REQUIRED WORK:
Copy out verbatim every line of the records below, from the very first line through the line containing "For every layout", with both of these lines included.

○ ○ ○ ○

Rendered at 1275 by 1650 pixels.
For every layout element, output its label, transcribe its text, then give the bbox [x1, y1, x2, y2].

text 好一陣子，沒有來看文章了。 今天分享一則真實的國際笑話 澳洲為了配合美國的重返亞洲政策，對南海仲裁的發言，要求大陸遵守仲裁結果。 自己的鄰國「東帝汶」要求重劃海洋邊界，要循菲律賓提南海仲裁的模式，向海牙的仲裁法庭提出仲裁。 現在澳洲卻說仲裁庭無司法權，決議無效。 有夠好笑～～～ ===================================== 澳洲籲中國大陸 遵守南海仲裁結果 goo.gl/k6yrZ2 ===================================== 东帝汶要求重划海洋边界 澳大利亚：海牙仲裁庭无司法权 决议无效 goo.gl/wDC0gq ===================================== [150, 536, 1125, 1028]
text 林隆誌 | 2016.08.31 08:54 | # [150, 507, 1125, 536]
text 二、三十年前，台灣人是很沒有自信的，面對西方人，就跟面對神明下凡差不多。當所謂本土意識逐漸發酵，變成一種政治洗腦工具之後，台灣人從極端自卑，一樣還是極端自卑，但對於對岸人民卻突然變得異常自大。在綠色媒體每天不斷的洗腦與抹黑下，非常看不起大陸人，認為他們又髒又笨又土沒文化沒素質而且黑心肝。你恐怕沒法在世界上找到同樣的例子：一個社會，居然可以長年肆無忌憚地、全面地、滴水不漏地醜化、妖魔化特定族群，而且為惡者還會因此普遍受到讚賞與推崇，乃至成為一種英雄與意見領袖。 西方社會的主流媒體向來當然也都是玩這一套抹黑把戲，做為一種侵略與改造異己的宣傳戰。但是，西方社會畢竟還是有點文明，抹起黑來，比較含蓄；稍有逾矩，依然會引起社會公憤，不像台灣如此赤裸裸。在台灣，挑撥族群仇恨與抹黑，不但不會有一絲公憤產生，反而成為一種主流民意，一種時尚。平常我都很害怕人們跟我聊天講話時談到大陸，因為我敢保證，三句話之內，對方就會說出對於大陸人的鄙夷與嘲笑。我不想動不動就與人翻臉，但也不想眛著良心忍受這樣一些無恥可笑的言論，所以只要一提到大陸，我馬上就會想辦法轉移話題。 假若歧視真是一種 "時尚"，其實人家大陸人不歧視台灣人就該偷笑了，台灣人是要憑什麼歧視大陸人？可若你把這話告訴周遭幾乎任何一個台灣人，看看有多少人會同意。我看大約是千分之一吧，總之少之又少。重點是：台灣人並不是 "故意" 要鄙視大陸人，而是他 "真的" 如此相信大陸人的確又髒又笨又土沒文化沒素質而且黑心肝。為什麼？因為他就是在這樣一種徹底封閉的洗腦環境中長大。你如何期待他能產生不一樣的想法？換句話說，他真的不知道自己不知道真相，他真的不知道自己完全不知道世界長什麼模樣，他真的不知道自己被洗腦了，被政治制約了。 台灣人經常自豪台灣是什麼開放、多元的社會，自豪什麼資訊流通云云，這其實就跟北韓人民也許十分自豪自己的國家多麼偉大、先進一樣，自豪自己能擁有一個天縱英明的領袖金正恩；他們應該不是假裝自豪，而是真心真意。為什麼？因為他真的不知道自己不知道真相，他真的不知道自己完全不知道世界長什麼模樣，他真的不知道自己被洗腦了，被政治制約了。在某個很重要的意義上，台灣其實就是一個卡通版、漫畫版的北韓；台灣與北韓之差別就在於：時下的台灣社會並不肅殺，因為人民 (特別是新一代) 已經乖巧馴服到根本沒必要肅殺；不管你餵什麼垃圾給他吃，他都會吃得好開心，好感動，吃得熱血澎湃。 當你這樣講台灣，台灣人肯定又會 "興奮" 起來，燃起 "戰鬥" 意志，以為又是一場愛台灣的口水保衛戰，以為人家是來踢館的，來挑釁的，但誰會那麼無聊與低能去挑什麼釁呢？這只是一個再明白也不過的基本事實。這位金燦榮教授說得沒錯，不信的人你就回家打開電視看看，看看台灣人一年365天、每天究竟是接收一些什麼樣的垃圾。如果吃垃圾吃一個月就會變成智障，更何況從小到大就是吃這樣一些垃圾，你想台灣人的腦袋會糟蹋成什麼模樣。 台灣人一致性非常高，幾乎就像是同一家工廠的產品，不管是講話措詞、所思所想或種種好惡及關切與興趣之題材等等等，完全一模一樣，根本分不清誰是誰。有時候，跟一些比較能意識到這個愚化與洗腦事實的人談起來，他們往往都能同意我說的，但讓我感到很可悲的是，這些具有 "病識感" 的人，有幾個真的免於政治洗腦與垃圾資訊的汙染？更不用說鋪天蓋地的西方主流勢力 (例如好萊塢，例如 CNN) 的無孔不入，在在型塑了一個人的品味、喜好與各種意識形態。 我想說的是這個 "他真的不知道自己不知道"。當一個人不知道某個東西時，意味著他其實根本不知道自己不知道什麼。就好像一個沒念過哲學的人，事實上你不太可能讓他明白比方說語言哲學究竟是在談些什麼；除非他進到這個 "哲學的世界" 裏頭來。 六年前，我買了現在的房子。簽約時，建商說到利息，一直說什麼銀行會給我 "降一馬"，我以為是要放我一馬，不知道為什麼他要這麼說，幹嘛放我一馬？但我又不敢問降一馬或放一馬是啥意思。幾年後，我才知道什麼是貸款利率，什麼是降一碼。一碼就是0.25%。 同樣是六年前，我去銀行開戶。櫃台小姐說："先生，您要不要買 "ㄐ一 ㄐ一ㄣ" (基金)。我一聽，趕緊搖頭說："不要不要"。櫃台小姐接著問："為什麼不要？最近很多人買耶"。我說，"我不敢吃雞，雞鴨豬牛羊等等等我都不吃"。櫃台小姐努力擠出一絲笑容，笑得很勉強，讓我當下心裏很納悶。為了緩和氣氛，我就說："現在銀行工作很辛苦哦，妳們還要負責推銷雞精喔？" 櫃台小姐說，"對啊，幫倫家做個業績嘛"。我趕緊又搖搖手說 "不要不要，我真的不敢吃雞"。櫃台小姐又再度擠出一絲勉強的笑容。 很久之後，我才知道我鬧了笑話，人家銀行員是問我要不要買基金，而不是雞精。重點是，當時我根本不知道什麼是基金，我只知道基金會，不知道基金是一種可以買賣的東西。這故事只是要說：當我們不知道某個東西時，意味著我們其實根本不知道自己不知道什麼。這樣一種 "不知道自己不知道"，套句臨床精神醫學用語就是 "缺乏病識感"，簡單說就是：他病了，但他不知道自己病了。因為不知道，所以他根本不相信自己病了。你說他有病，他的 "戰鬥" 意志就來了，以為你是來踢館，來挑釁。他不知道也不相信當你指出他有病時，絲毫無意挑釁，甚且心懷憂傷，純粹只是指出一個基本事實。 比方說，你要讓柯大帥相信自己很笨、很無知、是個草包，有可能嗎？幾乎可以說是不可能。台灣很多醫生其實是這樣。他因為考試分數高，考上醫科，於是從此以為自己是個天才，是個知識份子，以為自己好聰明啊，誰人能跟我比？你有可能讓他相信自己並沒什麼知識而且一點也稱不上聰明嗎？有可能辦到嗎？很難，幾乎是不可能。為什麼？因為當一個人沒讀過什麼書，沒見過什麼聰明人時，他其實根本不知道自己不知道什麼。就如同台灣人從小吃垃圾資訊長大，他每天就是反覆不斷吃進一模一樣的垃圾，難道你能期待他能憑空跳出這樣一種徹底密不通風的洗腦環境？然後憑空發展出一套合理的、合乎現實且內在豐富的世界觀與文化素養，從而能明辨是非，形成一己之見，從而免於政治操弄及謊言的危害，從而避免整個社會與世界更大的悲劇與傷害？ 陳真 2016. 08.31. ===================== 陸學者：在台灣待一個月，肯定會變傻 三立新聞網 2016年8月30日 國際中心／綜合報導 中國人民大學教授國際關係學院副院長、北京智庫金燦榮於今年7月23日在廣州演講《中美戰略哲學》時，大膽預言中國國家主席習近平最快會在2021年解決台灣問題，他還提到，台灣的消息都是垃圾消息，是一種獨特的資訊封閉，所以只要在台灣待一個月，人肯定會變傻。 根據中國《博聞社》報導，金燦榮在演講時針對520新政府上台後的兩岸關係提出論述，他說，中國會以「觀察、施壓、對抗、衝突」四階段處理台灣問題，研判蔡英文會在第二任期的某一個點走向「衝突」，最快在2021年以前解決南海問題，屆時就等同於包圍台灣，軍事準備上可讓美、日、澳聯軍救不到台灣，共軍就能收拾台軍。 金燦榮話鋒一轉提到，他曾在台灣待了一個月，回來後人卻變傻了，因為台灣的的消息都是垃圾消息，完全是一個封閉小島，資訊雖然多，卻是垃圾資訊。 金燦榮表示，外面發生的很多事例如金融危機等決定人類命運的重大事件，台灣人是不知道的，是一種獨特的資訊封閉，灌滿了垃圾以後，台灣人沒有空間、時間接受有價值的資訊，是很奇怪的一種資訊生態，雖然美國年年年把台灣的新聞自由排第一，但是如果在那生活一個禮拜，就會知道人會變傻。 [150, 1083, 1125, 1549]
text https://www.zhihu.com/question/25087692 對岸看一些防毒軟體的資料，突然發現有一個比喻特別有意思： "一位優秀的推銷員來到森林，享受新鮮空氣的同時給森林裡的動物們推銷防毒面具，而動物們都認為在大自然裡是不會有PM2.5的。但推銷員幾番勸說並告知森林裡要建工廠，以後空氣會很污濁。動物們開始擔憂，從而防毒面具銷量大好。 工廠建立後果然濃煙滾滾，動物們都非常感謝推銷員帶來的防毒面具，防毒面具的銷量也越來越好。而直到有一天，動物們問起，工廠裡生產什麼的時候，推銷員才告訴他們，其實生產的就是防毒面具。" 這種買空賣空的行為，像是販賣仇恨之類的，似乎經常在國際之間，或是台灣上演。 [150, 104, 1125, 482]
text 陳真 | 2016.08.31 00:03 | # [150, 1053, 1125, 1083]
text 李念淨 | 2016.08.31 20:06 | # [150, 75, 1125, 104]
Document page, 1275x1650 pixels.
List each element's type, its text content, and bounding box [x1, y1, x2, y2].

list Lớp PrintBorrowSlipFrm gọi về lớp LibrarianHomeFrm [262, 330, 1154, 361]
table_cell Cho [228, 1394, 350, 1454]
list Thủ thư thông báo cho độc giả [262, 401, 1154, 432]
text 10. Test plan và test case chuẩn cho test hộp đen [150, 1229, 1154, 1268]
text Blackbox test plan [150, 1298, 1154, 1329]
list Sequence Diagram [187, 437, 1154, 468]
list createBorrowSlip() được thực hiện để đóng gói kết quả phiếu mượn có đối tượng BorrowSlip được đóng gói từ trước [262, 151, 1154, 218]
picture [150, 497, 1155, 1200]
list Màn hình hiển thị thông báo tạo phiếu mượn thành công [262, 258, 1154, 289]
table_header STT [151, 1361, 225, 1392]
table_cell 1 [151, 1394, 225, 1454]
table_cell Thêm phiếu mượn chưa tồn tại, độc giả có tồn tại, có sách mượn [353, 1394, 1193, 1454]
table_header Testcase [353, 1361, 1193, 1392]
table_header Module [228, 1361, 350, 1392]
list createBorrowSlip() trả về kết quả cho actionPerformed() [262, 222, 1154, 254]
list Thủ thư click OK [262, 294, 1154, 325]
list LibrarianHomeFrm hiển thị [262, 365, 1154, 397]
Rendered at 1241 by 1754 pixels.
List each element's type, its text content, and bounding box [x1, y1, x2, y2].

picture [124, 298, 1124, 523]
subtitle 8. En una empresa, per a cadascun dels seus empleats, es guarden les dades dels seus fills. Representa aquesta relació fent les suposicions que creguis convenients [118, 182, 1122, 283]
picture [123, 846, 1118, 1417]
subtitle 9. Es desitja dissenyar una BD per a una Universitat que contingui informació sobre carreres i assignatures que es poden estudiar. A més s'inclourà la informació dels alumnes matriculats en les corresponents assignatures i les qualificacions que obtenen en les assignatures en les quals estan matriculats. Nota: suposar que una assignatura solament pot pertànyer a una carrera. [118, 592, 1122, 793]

○ ○ ○ ○

ANSWER FOR THE TASK:
Rendered at 1275 by 1650 pixels.
For every layout element, output its label, transcribe its text, then give the bbox [x1, y1, x2, y2].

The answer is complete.